D’horreur Yvonne avait fermé les yeux et on l’entendait à peine respirer, mais à travers sa demi-pâmoison, elle put malgré tout percevoir ces mots cruels et subir la souillure atroce, car cet être, qu’elle haïssait et craignait comme le diable, possédé par l’esprit du mal, couvrait maintenant son visage et sa gorge de baisers ardents.
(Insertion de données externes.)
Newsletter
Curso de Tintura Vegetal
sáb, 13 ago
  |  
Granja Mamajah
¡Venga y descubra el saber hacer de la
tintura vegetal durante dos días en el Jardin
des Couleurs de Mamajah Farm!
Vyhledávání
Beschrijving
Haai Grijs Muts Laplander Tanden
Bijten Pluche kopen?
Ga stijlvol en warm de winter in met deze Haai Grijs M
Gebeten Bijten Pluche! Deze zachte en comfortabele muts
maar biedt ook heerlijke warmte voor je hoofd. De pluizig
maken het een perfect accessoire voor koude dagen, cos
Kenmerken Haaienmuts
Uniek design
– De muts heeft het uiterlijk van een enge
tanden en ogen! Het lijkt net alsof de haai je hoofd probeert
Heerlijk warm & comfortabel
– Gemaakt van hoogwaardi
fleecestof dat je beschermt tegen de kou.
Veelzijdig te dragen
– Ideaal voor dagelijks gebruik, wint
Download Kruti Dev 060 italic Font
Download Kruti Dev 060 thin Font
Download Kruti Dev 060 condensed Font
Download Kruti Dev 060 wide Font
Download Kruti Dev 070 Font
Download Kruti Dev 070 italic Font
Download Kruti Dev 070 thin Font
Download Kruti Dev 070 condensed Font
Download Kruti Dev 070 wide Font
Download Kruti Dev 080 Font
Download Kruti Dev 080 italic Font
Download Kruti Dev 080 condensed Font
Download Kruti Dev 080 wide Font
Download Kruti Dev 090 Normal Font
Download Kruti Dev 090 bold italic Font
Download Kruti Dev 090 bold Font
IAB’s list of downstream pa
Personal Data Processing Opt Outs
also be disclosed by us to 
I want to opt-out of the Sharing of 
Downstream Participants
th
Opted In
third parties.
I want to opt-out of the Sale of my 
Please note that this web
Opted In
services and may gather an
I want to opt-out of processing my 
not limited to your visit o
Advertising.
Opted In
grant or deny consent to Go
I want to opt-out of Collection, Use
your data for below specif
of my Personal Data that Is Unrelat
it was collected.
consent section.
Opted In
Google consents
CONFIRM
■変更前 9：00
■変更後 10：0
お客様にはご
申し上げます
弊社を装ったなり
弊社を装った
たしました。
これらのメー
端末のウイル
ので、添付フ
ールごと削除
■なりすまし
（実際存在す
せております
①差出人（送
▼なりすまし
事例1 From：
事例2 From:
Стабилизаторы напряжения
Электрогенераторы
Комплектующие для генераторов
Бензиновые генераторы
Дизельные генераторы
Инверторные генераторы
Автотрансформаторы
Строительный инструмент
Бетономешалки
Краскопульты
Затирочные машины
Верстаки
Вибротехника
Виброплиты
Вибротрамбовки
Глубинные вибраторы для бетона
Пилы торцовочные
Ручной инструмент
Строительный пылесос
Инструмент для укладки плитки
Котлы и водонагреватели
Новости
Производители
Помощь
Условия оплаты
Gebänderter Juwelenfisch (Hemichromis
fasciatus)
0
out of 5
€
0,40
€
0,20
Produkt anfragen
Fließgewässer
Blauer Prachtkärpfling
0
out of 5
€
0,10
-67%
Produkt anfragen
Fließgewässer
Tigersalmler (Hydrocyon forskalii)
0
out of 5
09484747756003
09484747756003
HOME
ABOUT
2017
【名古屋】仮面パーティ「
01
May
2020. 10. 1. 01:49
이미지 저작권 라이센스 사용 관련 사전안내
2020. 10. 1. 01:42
Son souvenir s’arrêta là ; heureusement pour elle, un profond évanouissement suivit cette épreuve abominable. Quand elle reprit connaissance, elle était revenue au château et reposait entre les bras de son père. Un murmure confus parvenait jusqu’à ses oreilles. Petit à petit elle put comprendre ce qui se disait. Jean-Marie, le postillon et les piqueurs étaient en train de faire au duc, qui les harcelait de questions, le récit de ce qui s’était passé. Ces hommes ignoraient naturellement tout du drame poignant qui s’était joué à l’intérieur de la voiture. Tout ce qu’ils savaient était qu’une foule brutale, composée d’une centaine d’hommes, avait entouré l’équipage, agitant des bâtons et des faux ; qu’ils avaient fait des efforts désespérés pour briser ce groupe menaçant et continuer la route à tout prix, mais que quelques-uns de ces diables, plus audacieux que les autres, avaient saisi les chevaux et maîtrisé les fidèles serviteurs. Croyant tout perdu, ceux-ci n’avaient eu comme principal souci que de protéger mademoiselle. Jean-Marie avait voulu descendre de son siège et tirer les pistolets de ses bottes pour repousser les assaillants, quand heureusement ils avaient perçu au loin au bruit de galop malgré l’effroyable tumulte de la canaille en délire. Jean-Marie avait pensé immédiatement que ce devait être une compagnie de soldats de Sa Seigneurie, venue à leur rencontre. Cela lui avait donné des forces nouvelles et l’inspiration de commander au postillon Carmail de tirer en l’air ou même dans la foule, peu importait. Ce coup de feu avait eu un effet magique sur les chevaux déjà affolés. Ils s’étaient cabrés et, d’un bond formidable, avaient fendu la foule, mais heureusement que le cocher les avait parfaitement en main. Les cavaliers qui s’approchaient à toute allure leur avaient lancé des cris d’encouragement qu’ils avaient pu distinguer au-dessus de l’indescriptible mêlée générale. Fouettant ses chevaux, le cocher n’avait rien vu d’autre que la tête de ses bêtes, mais les autres serviteurs déclarèrent que la panique avait été incroyable et que des hommes avaient été écrasés, tandis que d’autres disparaissaient dans la nuit.
Ce qui était arrivé après, aucun de ces hommes ne le savait. D’un train endiablé l’équipage avait volé jusqu’au château sans se retourner.